All This Stuff Is Killing Me

All This Stuff Is Killing Me, 2018-19. A low-carbon footprint journey considering the relationships between mass-consumption, personal identity and environmental change. Beginning in June 2018, I shed material possessions and set off by bicycle, taking only what I needed. Along the way I visited a series of Amazon distribution centres, spent a month at sea onboard a cargo ship, and visited sites of personal significance in the UK and New Zealand .

Film footage and photographs (35 minutes) installed in a 7ft cubed recycled cardboard shipping container; a list of everything I own; purchased and inherited artefacts.

Staged at the Royal Geographical Society from 4-14th September 2019 as part of the Wilderness Art Collective exhibition ‘Landlines’.

Director, Camera, Edit, Sound: Hannah Scott
Shot on location in: United Kingdom, New Zealand, Atlantic Ocean, Mediterranean Sea, Red Sea, Indian Ocean.
Thanks to: CMA CGM Kerguelen Autumn 2018; Wilderness Art Collective; The Royal Geographic Society; CS Recycling.
Thanks also to Maria Macc, Caroline Fawcett & Juana Flores Vegas.

Part I

A pilgrimage to Amazon warehouses in the UK. I cycled a total of 2367 miles from 25th June to 29th September 2018, visiting Amazon warehouses at Bristol, Swansea, Tilbury, Hemel Hempstead, Dunstable, Milton Keynes, Daventry, Coventry, Rugby, Peterborough, Coalville, Doncaster, Dunfermline, Gourouck, Bolton, Altrincham and Warrington.

Part II

A journey on board the cargo ship CMA CGM Kerguelen.

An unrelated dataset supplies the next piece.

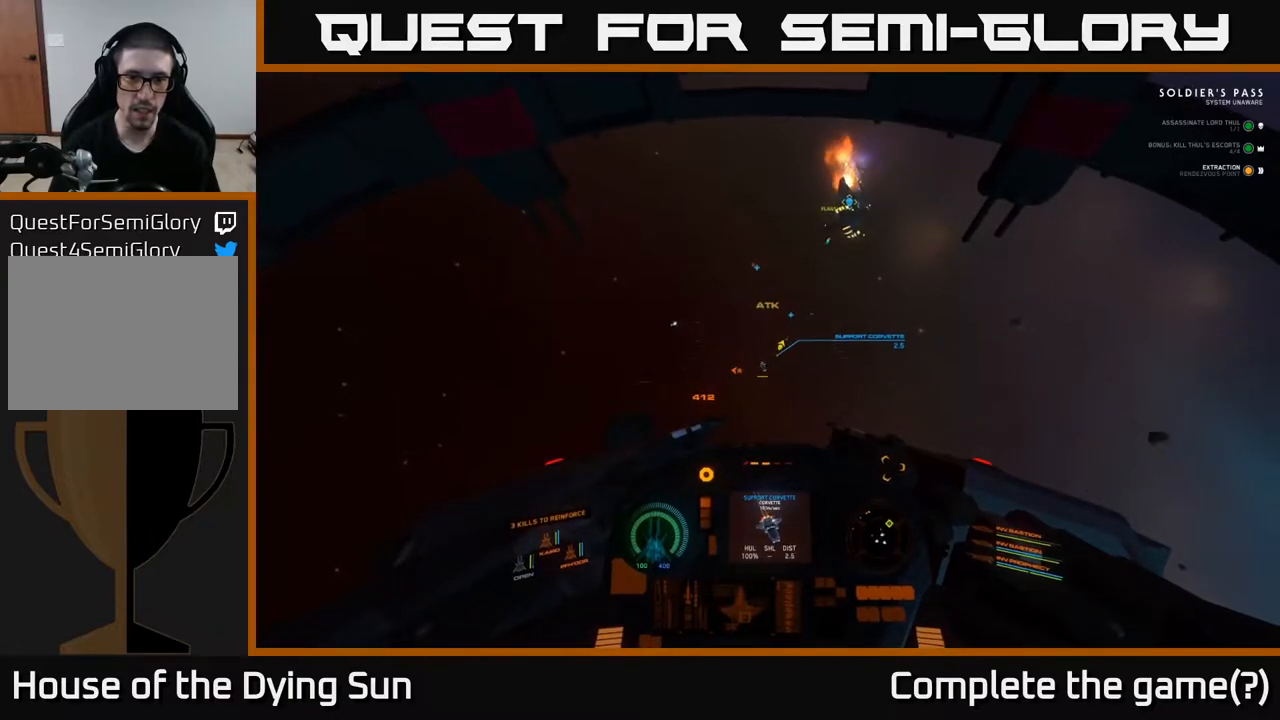
{"buttons": ["L2"], "left_stick": "center", "right_stick": "center", "events": [[217, "R2", "down"], [317, "R2", "up"], [317, "right_stick", "down"], [467, "right_stick", "center"]]}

I sailed from Southampton UK on 14th November arriving in Port Klang Malaysia on the 12th December 2018. The ship passed through the Channel, North Atlantic, Mediterranean Sea, Suez Canal, Red Sea, Gulf of Aden, Arabian Sea, Persian Gulf, Laccadive Sea, Bay of Bengal and Malacca Strait.

Part III

A pilgrimage to sites of personal significance and areas of wilderness in and around New Zealand. I cycled a total of 2,607 miles from 23rd December 2018 to 30th April 2019, remembering my Mother and Father, reconnecting with family, exploring and documenting the landscape of both the North and South Island.